# WHAT IS EXPECTED
Can you transcribe all of these lines exactly, leaving the pictures out of your answer?

START EXERCISE DATA

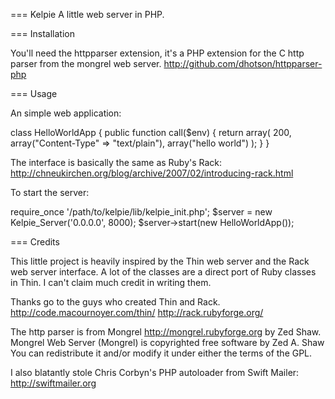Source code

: === Kelpie
A little web server in PHP.

=== Installation

You'll need the httpparser extension, it's a PHP extension
for the C http parser from the mongrel web server.
http://github.com/dhotson/httpparser-php

=== Usage

An simple web application:

class HelloWorldApp
{
	public function call($env)
	{
		return array(
			200,
			array("Content-Type" => "text/plain"),
			array("hello world")
		);
	}
}

The interface is basically the same as Ruby's Rack:
http://chneukirchen.org/blog/archive/2007/02/introducing-rack.html

To start the server:

require_once '/path/to/kelpie/lib/kelpie_init.php';
$server = new Kelpie_Server('0.0.0.0', 8000);
$server->start(new HelloWorldApp());

=== Credits

This little project is heavily inspired by the Thin web server and
the Rack web server interface.
A lot of the classes are a direct port of Ruby classes in Thin.
I can't claim much credit in writing them.

Thanks go to the guys who created Thin and Rack.
http://code.macournoyer.com/thin/
http://rack.rubyforge.org/

The http parser is from Mongrel http://mongrel.rubyforge.org by Zed Shaw.
Mongrel Web Server (Mongrel) is copyrighted free software by Zed A. Shaw
<zedshaw at zedshaw dot com> You can redistribute it and/or modify it under
either the terms of the GPL.

I also blatantly stole Chris Corbyn's PHP autoloader from Swift Mailer:
http://swiftmailer.org
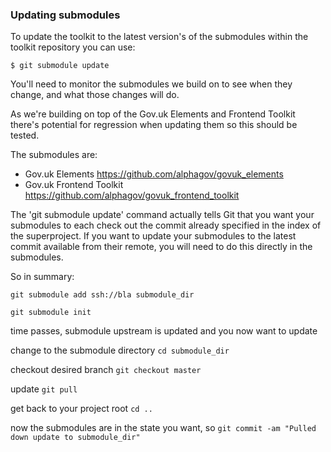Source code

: ### Updating submodules

To update the toolkit to the latest version's of the submodules within the toolkit repository you can use:

`$ git submodule update`

You'll need to monitor the submodules we build on to see when they change, and what those changes will do.

As we're building on top of the Gov.uk Elements and Frontend Toolkit there's potential for regression when updating them so this should be tested.

The submodules are:

* Gov.uk Elements <https://github.com/alphagov/govuk_elements>
* Gov.uk Frontend Toolkit <https://github.com/alphagov/govuk_frontend_toolkit>

The 'git submodule update' command actually tells Git that you want your submodules to each check out the commit already specified in the index of the superproject. If you want to update your submodules to the latest commit available from their remote, you will need to do this directly in the submodules.

So in summary:

`git submodule add ssh://bla submodule_dir`

`git submodule init`

time passes, submodule upstream is updated and you now want to update

change to the submodule directory
`cd submodule_dir`

checkout desired branch
`git checkout master`

update
`git pull`

get back to your project root
`cd ..`

now the submodules are in the state you want, so
`git commit -am "Pulled down update to submodule_dir"`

END EXERCISE DATA

# RESPONSE TO THE EXERCISE
Source code

: === Kelpie
A little web server in PHP.

=== Installation

You'll need the httpparser extension, it's a PHP extension
for the C http parser from the mongrel web server.
http://github.com/dhotson/httpparser-php

=== Usage

An simple web application:

class HelloWorldApp
{
	public function call($env)
	{
		return array(
			200,
			array("Content-Type" => "text/plain"),
			array("hello world")
		);
	}
}

The interface is basically the same as Ruby's Rack:
http://chneukirchen.org/blog/archive/2007/02/introducing-rack.html

To start the server:

require_once '/path/to/kelpie/lib/kelpie_init.php';
$server = new Kelpie_Server('0.0.0.0', 8000);
$server->start(new HelloWorldApp());

=== Credits

This little project is heavily inspired by the Thin web server and
the Rack web server interface.
A lot of the classes are a direct port of Ruby classes in Thin.
I can't claim much credit in writing them.

Thanks go to the guys who created Thin and Rack.
http://code.macournoyer.com/thin/
http://rack.rubyforge.org/

The http parser is from Mongrel http://mongrel.rubyforge.org by Zed Shaw.
Mongrel Web Server (Mongrel) is copyrighted free software by Zed A. Shaw
<zedshaw at zedshaw dot com> You can redistribute it and/or modify it under
either the terms of the GPL.

I also blatantly stole Chris Corbyn's PHP autoloader from Swift Mailer:
http://swiftmailer.org
Source code

: ### Updating submodules

To update the toolkit to the latest version's of the submodules within the toolkit repository you can use:

`$ git submodule update`

You'll need to monitor the submodules we build on to see when they change, and what those changes will do.

As we're building on top of the Gov.uk Elements and Frontend Toolkit there's potential for regression when updating them so this should be tested.

The submodules are:

* Gov.uk Elements <https://github.com/alphagov/govuk_elements>
* Gov.uk Frontend Toolkit <https://github.com/alphagov/govuk_frontend_toolkit>

The 'git submodule update' command actually tells Git that you want your submodules to each check out the commit already specified in the index of the superproject. If you want to update your submodules to the latest commit available from their remote, you will need to do this directly in the submodules.

So in summary:

`git submodule add ssh://bla submodule_dir`

`git submodule init`

time passes, submodule upstream is updated and you now want to update

change to the submodule directory
`cd submodule_dir`

checkout desired branch
`git checkout master`

update
`git pull`

get back to your project root
`cd ..`

now the submodules are in the state you want, so
`git commit -am "Pulled down update to submodule_dir"`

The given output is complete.